A senior United Nations official who is regarded as a harsh critic of Israeli policy said Monday that he received death threats through the Internet, though no evidence has yet to emerge linking the affair to the Middle East crisis.

A spokesman for UN General Assembly President Miguel d'Escoto Brockmann says U.S. authorities have been asked to help investigate online death threats against his boss.

Enrique Yeves said Monday that the threats against d'Escoto were posted during the past week. He did not specify the nature of the threats or say where they were posted, but called them "very serious."

Yeves did not identify the bloggers or their specific threats against D'Escoto.

He revealed the threats, which he said occurred within the past week, during a series of complaints about the Israelis, but he later denied there was any connection.

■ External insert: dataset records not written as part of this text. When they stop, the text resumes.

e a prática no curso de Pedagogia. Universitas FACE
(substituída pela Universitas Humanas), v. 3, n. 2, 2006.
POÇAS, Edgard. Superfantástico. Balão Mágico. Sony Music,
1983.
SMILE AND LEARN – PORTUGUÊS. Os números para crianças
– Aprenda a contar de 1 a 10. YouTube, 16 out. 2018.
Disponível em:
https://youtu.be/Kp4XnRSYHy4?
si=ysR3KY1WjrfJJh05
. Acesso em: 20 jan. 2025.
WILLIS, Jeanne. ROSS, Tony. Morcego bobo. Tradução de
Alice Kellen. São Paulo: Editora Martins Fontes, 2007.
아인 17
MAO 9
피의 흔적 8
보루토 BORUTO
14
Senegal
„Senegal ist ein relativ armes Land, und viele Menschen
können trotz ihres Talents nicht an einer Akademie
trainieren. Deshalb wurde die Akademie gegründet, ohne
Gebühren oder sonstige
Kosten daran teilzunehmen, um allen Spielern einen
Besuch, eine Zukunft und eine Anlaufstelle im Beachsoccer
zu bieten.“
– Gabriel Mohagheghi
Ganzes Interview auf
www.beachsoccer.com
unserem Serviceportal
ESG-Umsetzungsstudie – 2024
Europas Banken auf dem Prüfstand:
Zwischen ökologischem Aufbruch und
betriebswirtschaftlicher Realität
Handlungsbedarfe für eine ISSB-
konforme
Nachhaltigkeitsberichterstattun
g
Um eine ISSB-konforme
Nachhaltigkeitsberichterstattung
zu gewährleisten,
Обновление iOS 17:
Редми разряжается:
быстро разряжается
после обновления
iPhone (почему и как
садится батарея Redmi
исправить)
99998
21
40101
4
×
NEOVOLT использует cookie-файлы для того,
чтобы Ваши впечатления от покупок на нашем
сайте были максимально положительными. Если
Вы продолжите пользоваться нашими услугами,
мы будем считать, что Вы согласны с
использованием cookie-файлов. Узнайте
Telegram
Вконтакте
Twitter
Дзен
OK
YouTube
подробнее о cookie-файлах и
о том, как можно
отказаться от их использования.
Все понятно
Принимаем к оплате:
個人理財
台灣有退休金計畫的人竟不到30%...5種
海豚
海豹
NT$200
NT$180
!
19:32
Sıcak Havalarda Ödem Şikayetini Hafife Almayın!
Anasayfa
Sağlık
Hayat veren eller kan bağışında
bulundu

D'Escoto, a Roman Catholic priest with openly leftist views, has been critical of the United States and of Israel's treatment of the Palestinians. He was quoted in an Israeli newspaper in November as saying the international community should consider a boycott, divestment and sanctions against Israel similar to those used against South Africa decades earlier.

Relations between Israel and the UN have been rocky of late due to Israel's decision to banish a human rights envoy of the organization, a move that was criticized by d'Escoto.

Israel's decision to expel a U.S. expert on human rights was a "dangerous" move that contravened mandates given to rights advocates working for the United Nations, the UN General Assembly president said Monday.

The official, Richard Falk, was detained at Jerusalem's airport on Sunday and then deported back to the United States. Falk's mandate, given by the 192-nation assembly, is to assess the situation in Palestinian territories.

Foreign Minister Tzipi Livni said on Monday that Falk was "unwelcome in Israel."

Foreign Ministry statement said Falk's visit was uncoordinated and was conducted without the state's authorization and he was therefore turned around.

Israel has long complained about the mandate Falk took over earlier this year, saying it is biased in favor of the Palestinians and prevents the expert from making any comments about human rights abuses committed against Israelis.

He had also personally infuriated Israelis when he compared Israeli actions in the Palestinian territories with those of the Nazis during World War II.